« J'ai appris à l'âge de 16 ans qu'un jour je ne verrai plus. Quand exactement devais-je connaître la nuit ? Personne n'en savait rien. Mais mon destin était scellé, de par ma naissance. C'était comme un sort qui m'avait été jeté, en pleine adolescence, sous le sceau de l'injustice. Pourtant, j'ai décidé de ne rien en dire, pas même à mes parents ou à mes amis. Qu'allais-je devenir ? Vers quel futur me projeter ? Habité par l'angoisse de ce naufrage annoncé, j'ai longtemps cherché mon chemin. Je me demandais que faire de ma vie, quel métier choisir.
Ainsi ai-je dû avancer vers le monde inquiétant des ombres et du brouillard perpétuel. C'est ce voyage contraint et forcé - inexorable - que j'essaie de raconter ici, tel un explorateur à la découverte d'un pays dont on ne revient pas.
On lira le récit de ces quelque trente années de périple, jalonné certes de moments de dépression et d'amertume mais aussi de rebondissements joyeux, voire de petits triomphes. Animé par la rage de vaincre et l'amour des miens, je me suis trouvé une route à tâtons.

Entrées fournies:
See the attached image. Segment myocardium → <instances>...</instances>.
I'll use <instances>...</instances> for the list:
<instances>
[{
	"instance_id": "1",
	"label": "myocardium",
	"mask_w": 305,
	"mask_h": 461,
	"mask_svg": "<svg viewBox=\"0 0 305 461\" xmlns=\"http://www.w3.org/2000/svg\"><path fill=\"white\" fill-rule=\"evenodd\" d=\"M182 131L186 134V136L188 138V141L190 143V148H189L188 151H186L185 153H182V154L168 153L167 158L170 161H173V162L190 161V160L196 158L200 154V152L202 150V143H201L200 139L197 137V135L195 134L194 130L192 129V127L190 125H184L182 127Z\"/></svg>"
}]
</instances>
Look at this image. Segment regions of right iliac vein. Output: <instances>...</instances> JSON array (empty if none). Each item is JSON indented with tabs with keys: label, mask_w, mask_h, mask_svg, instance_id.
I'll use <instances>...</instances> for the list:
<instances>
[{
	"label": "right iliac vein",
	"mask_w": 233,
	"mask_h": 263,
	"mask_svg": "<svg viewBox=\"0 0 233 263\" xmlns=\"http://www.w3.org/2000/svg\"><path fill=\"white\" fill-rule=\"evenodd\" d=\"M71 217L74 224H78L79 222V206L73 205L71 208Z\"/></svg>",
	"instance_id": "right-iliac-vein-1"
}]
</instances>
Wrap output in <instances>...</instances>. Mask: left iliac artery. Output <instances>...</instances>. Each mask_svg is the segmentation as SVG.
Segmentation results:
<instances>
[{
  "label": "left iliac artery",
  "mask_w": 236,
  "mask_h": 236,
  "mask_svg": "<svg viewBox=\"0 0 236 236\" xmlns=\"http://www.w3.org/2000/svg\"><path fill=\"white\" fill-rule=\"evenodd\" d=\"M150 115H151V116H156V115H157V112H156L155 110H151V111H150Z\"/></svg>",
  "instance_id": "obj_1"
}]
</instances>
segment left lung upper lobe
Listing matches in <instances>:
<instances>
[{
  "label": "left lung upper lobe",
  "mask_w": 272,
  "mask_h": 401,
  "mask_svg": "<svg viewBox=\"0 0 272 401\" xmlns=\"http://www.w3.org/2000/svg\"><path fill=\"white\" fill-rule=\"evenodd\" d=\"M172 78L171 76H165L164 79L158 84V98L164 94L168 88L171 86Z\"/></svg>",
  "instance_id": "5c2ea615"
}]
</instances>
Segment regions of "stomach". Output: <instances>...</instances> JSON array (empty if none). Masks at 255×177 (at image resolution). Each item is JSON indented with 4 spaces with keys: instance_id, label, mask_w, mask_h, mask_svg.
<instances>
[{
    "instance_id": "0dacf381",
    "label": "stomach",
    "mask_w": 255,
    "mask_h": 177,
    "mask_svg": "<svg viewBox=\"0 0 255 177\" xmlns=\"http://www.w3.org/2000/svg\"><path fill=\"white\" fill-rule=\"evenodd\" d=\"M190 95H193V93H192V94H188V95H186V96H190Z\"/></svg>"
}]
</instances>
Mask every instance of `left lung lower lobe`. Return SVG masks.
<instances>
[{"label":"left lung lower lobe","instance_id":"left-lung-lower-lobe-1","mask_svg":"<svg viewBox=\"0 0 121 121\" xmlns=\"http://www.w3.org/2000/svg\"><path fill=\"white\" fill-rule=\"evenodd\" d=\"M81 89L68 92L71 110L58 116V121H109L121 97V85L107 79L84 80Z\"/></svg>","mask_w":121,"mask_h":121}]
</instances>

Objectif:
D'après l'extrait source, à quel âge la personne qui s'y exprime a-t-elle appris qu'elle ne verrait plus un jour ?

Résultat final:
À l'âge de 16 ans.